::: Приведенный текст :::

В ОЛП № 7 после карантина меня как инвалида меня перевели в сельхозбригаду. Был в лагере эстрадный и духовой оркестры. Окреп, помогли музыканты, играл в обоих. Помню многих с кем работал в бригадах и музыкантов. Кизлик – бывший дирижер военного оркестра, Дробинский Г. – дирижер симфонического оркестра, Паповицкий С.С. – бывший, говорили, комендант Кремля. Брейдо – бывший какой-то министр. Ашароф М.Ф. – живет в Канском. Гримберг, Мельников, В.Туяхов, Миллер, Авдеев, Милюля Рейно – финн. Это музыканты. Сидюкова, Суворин – хореографы. Работал на шпалорезке Краснознаменная, 30-я бригада, бригадир Брандин Александр Ив. В бондарке бригадир Подольский бондарь Короневский П.И. Работал в мехцехе, делали иголки швейные, машинные, рыболовные крючки, часы гиревые, пружинные, марка «Краслаг», начальник Пархунов Вл., мастер Никифоров, Антифеев И.И. Была в зоне больница, работал там хирург – профессор Бельц, говорили, работал в Кремле, умер в лагере. Начальник отряда Данилович – шеф духового оркестра и многие другие.

::: Приведенные данные :::

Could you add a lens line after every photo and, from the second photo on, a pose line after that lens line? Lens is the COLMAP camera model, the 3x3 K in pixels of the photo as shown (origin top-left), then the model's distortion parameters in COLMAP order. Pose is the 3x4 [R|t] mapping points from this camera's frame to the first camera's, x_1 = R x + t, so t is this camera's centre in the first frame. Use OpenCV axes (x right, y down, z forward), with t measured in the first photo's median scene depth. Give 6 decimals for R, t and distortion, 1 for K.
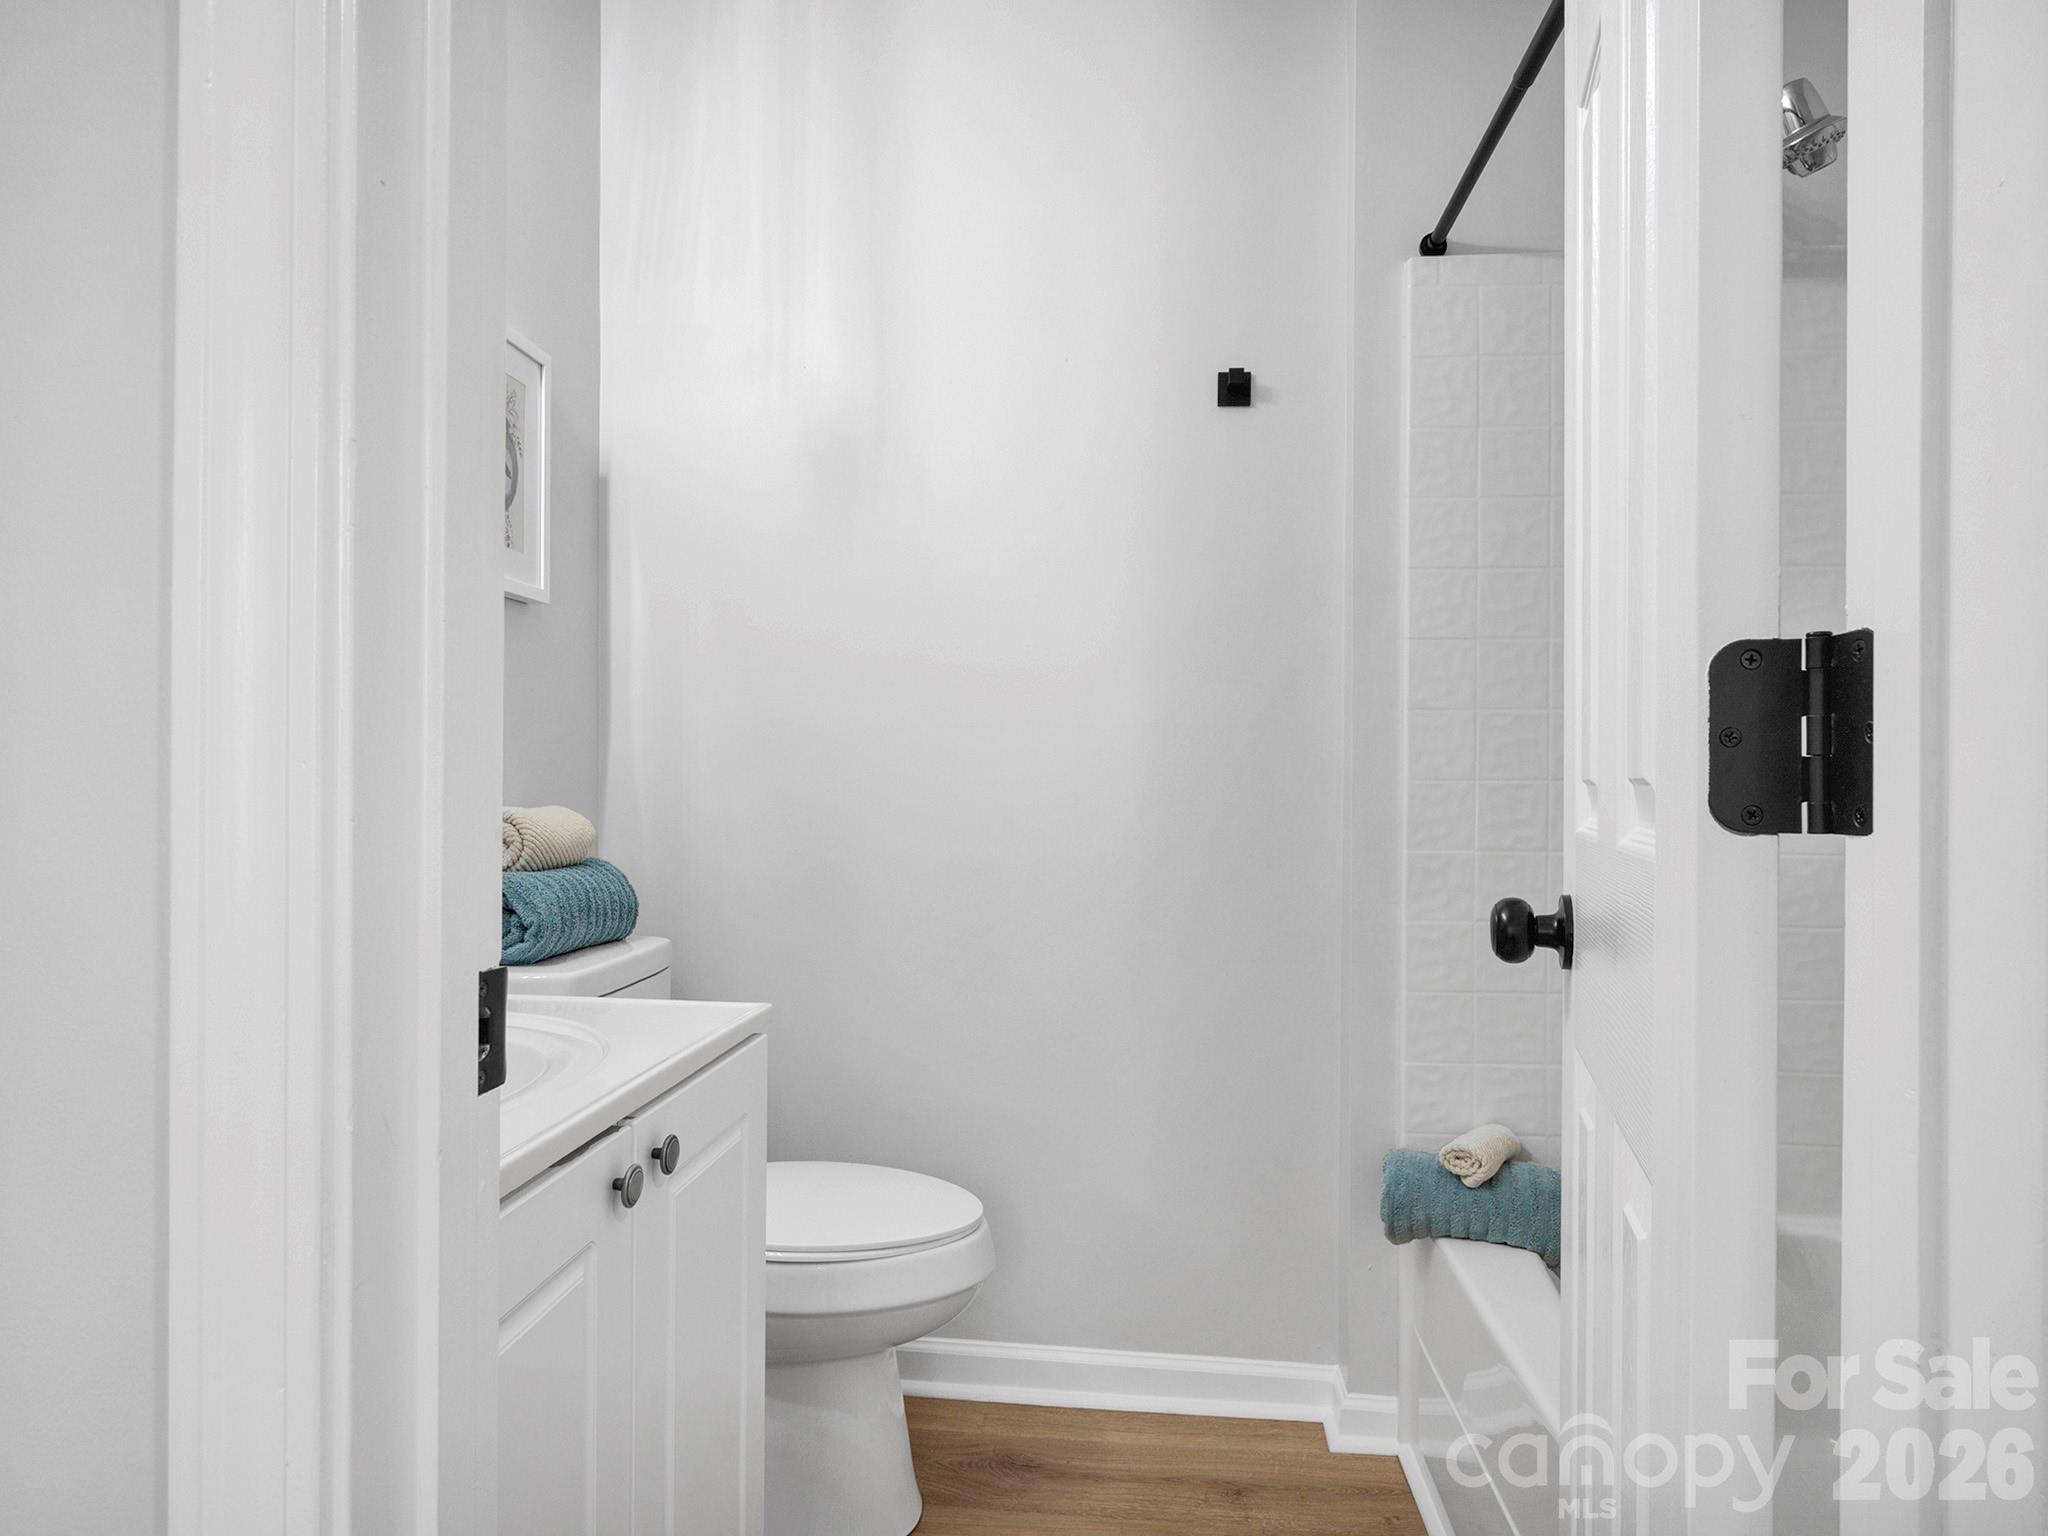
lens RADIAL K [[1290.5, 0, 995.8], [0, 1290.5, 764.0], [0, 0, 1]] dist [-0.024423, 0.004177]
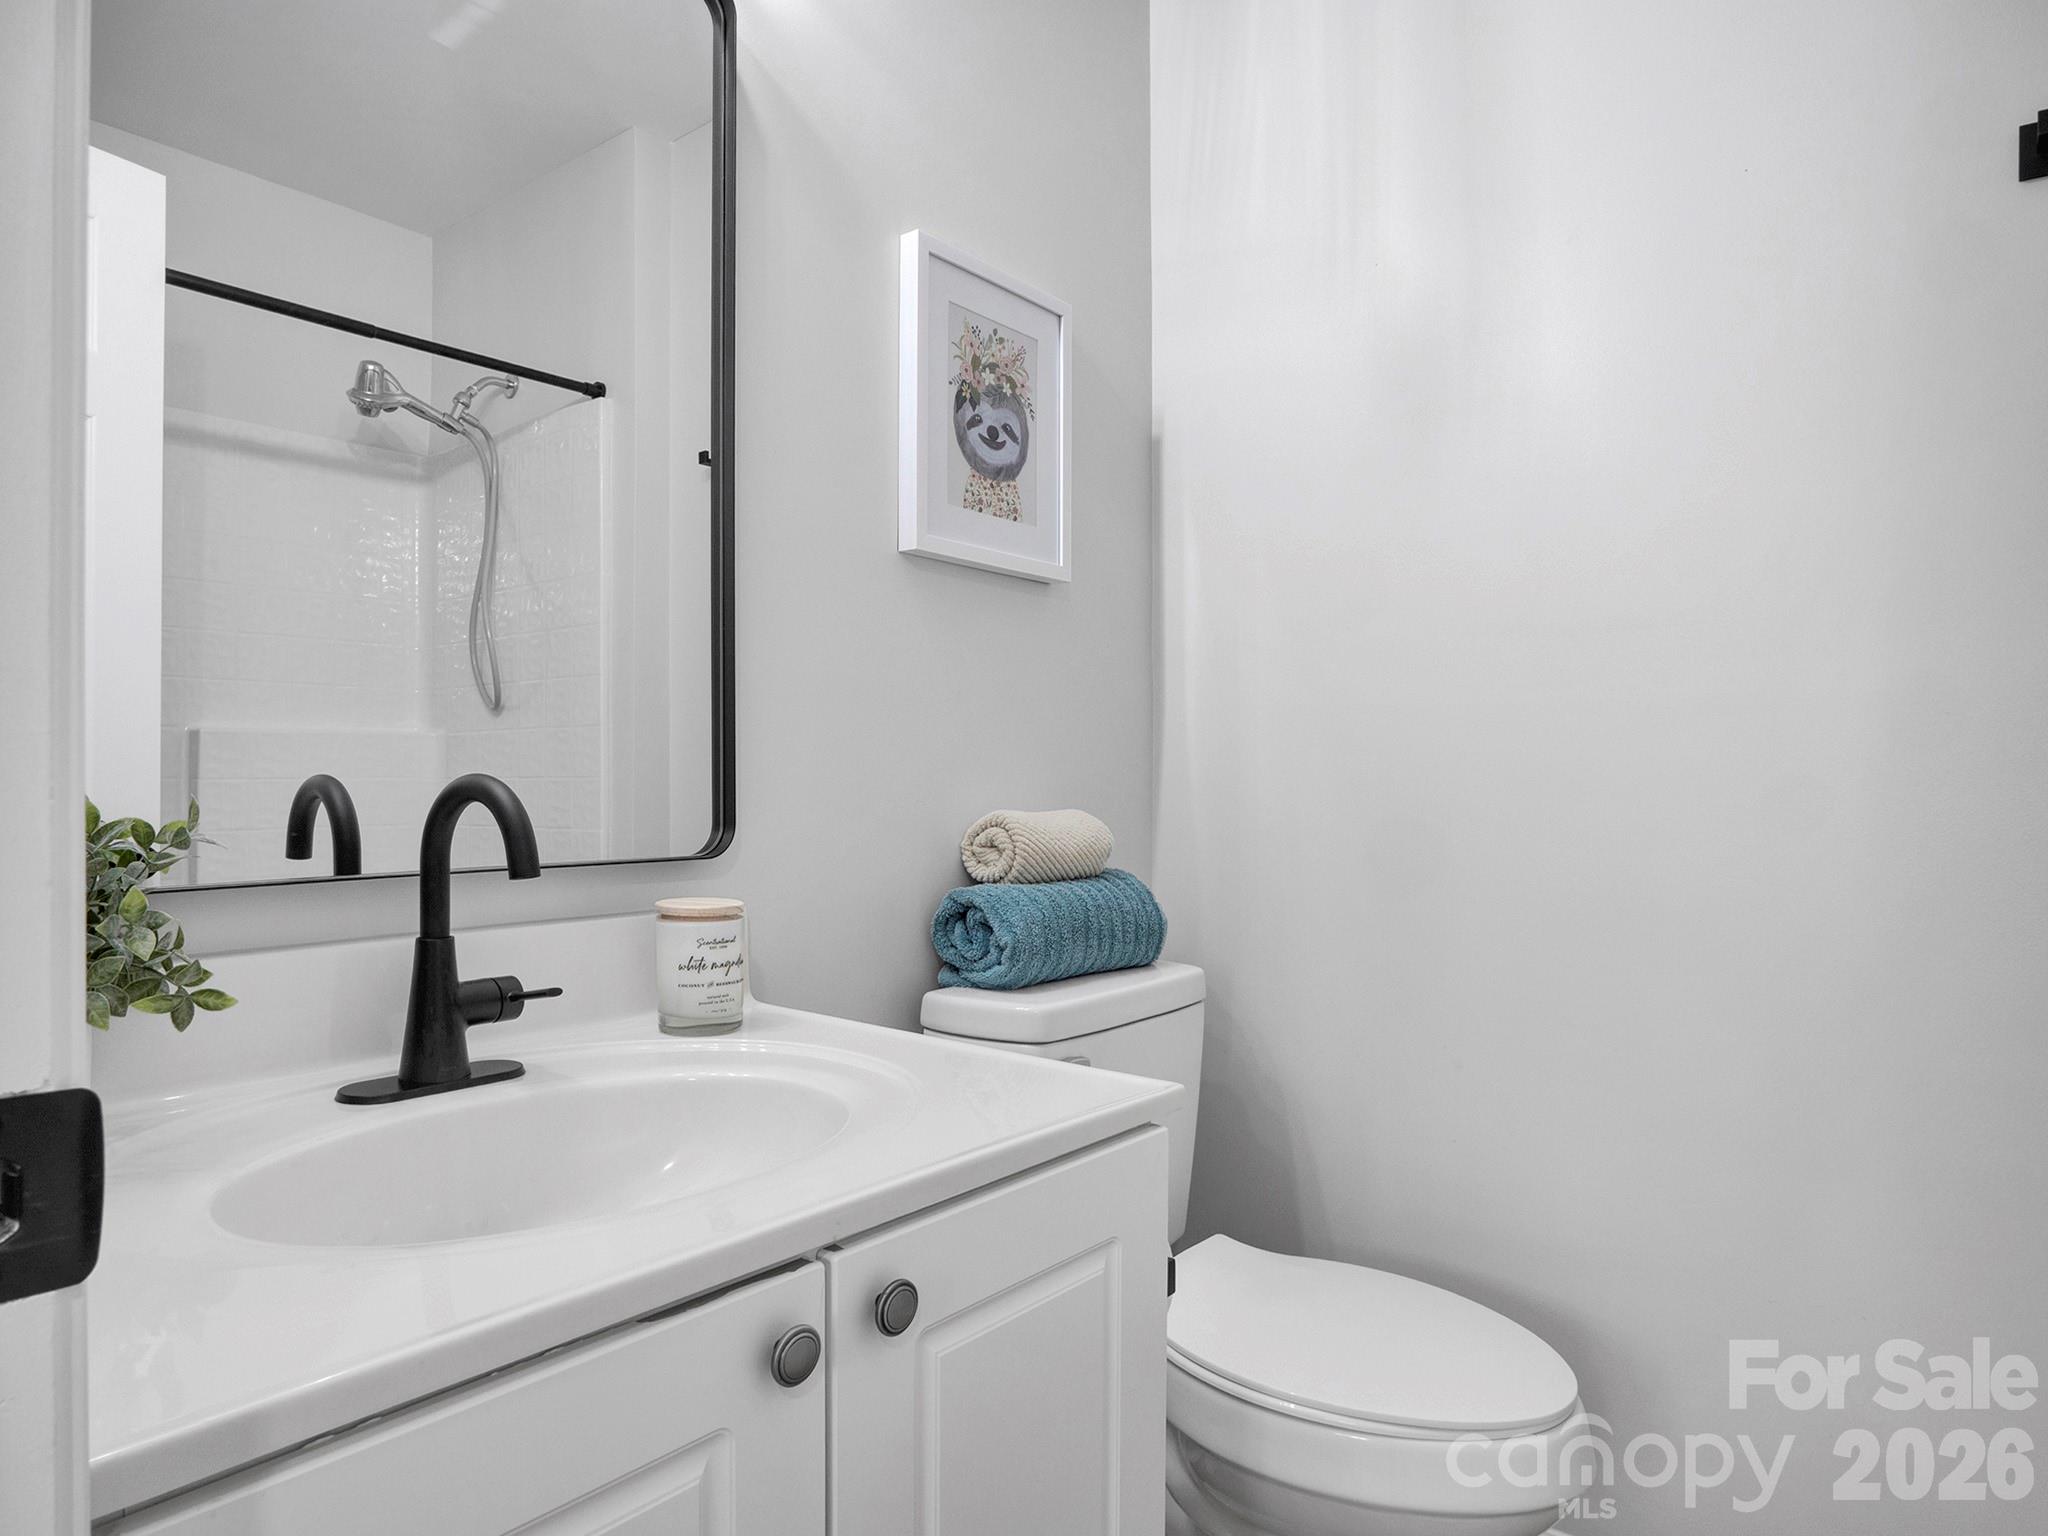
lens RADIAL K [[1290.5, 0, 995.8], [0, 1290.5, 764.0], [0, 0, 1]] dist [-0.024423, 0.004177]
pose [[0.842498, -0.006835, -0.538656, 0.098218], [0.006420, 0.999976, -0.002647, 0.003717], [0.538661, -0.001228, 0.842522, 0.242188]]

:::

- **Что сделать**:
• 1. Перечислите все изделия, которые, согласно воспоминаниям о лагере, делали в мехцехе.
• 2. Кто, по воспоминаниям о лагере, работал хирургом в больнице в зоне?
• 3. Продолжите воспоминания о лагере, начав сразу после их последнего предложения.
Строки представляют собой отдельный материал и с текстом не связаны.

- **Ответы к заданиям**:
• 1. Швейные иголки, машинные иголки, рыболовные крючки, гиревые часы, пружинные часы.

• 2. Профессор Бельц.

• 3.
Освобождали нас, было человек восемь. Ночью осенью 1947 года с конвоем привели в МГБ. Дежурный говорит, ведите обратно, я их караулить не буду. Вызвали коменданта МГБ, героя ССС Степанова Ивана. Говорит, у нас на вас документов нет, идите куда хотите. В понедельник, в 8 час. утра чтобы были, а привели нас в субботу.
В понедельник на грузовой нас увезли на подсобное хозяйство спецторга МГБ. Работали месяца два, спали на соломе в землянках. Вызвали в город, пешком 18 км. Холод, полураздетые. Перед освобождением лагерную робу сдали в коптерку, а вышли в том что дали заключенные. Работали на разных работах что заставят при спецторге. Продуктовых карточек нам не давали, числились за подсобным, привозили по два кило картошки, немного овсяной муки и отгон с молока.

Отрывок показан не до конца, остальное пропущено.